Ann Appl Stat. 2024 Jun;18(2):1543-1564. doi: 10.1214/23-aoas1848. Epub 2024 Apr 5.

Abstract

Cancer screening facilitates the early detection of cancer, at a stage when treatment is often most effective. However, it also brings the risk of over-diagnosis, where a diagnosis made through screening would not have led to symptoms or death during the patient's lifetime. In this paper, we tackle a significant unresolved issue in the evaluation of screening efficacy: selecting primary endpoints and inferential procedures that efficiently consider potential overdiagnosis in screening trials.

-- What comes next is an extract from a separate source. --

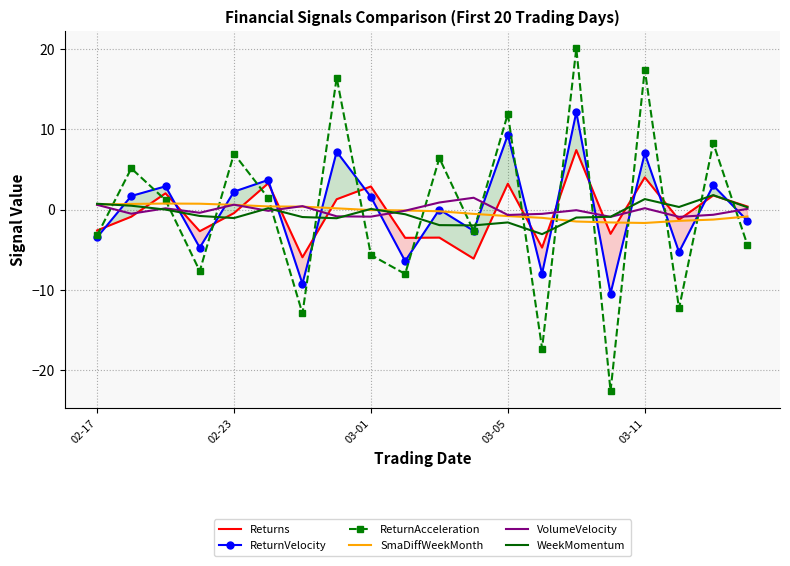

What is the difference between the maximum and minimum values in the SmaDiffWeekMonth series?

2.4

This is motivated by the necessity to design and analyze a phase IV Early Detection Initiative (EDI) trial for evaluating a pancreatic cancer screening strategy. We introduce two novel approaches for assessing screening efficacy, grounded on cancer stage-shift. These methods address potential overdiagnosis by: i) borrowing information about clinical diagnosis from the control arm that hasn't undergone screening (the BR approach), and ii) performing sensitivity analysis, contingent upon a conservative bound of the overdiagnosis magnitude (the SEN-T approach). Analytical methods and extensive simulation studies underscore the superiority of our proposed methods, demonstrating enhanced efficiency in estimating and testing screening efficacy compared to existing methods. The latter either overlook overdiagnosis or adhere to a valid, yet conservative, cumulative incidence endpoint. We illustrate the practical application of these approaches using ovarian cancer data from the Prostate, Lung, Colorectal, and Ovarian Cancer Screening Trial. The results affirm that our methods bolster an efficient and robust study design for cancer screening trials.

Keywords: Biomarker; Cancer Screening; Cumulative Incidence; Overdiagnosis; Sensitivity Analysis; Stage Shift.